The applicant contends that s.49 of the Workers Compensation Act is a law that permits the taking or accruing of leave during a compensation period for the purposes of s.130(2) of the Fair Work Act. The applicant submits, and I accept, that the “compensation period” for the purposes of s.130(1) of the Fair Work Act is defined by the fact of receipt of workers’ compensation payments. The applicant submits that s.49 of the Workers Compensation Act permits an employee to receive compensation payments even though the worker is entitled to receive other benefits, including accrual of annual holidays. The applicant submits that s.49 of the Workers Compensation Act allows the payment of compensation and receipt of a benefit with respect to annual leave to co-exist, because a “compensation period” is defined by reference to the receipt of compensation periods. The applicant submits that s.49 must be read as “permitting” the taking or accrual of annual leave during a “compensation period.”
The applicant submits that a contrary construction of s.49 of the Workers Compensation Act would deny s.49 any effect. The applicant submits that s.49 would never have any work to do because it would not be possible for an employee to receive compensation payments at the same time as an employee received or is entitled to receive other forms of leave, including annual leave. The applicant submits that s.130(2) of the Fair Work Act has the effect of providing an exception to such an employee enabling that employee to be able to take accrued leave during the period that the employee is receiving workers’ compensation if permitted to do so by a compensation law, such as s.49 of the Workers Compensation Act.

▸ **GIVEN REQUEST**
Reproduce the stretch of the legal submissions on compensation periods and annual leave from "The applicant submits that a" through "Workers Compensation Act.", word for word.

▸ **PROVIDED DATA**
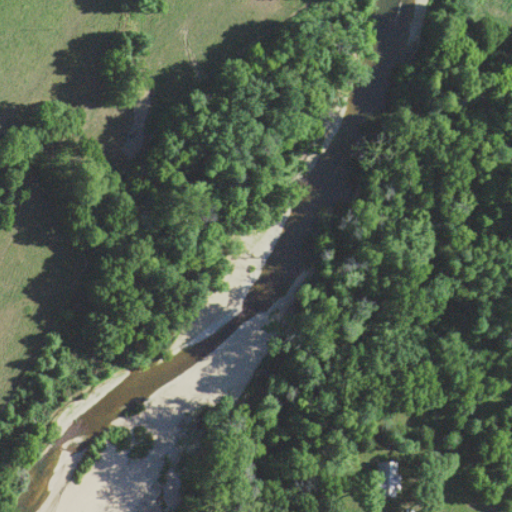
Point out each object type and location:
crop: (200, 38)
river: (289, 318)
building: (381, 477)
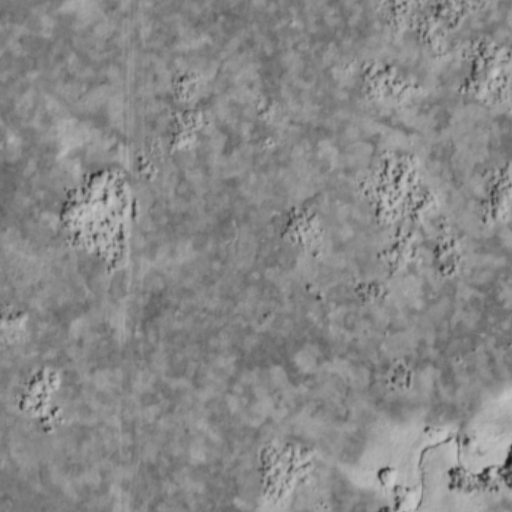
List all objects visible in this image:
road: (133, 256)
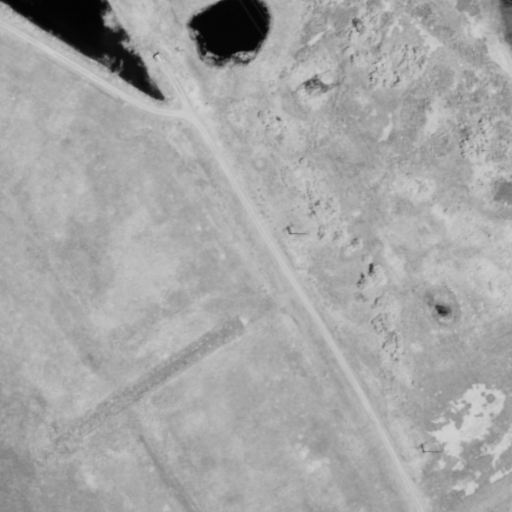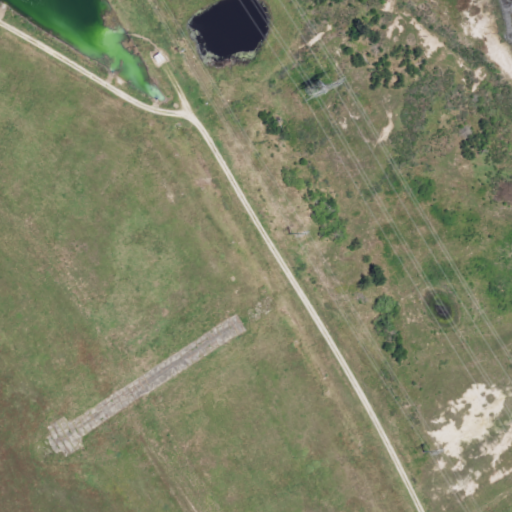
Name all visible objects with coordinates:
power tower: (312, 86)
power tower: (291, 234)
power tower: (419, 450)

▸ **OUTPUT OF THE TASK**
The applicant submits that a contrary construction of s.49 of the Workers Compensation Act would deny s.49 any effect. The applicant submits that s.49 would never have any work to do because it would not be possible for an employee to receive compensation payments at the same time as an employee received or is entitled to receive other forms of leave, including annual leave. The applicant submits that s.130(2) of the Fair Work Act has the effect of providing an exception to such an employee enabling that employee to be able to take accrued leave during the period that the employee is receiving workers’ compensation if permitted to do so by a compensation law, such as s.49 of the Workers Compensation Act.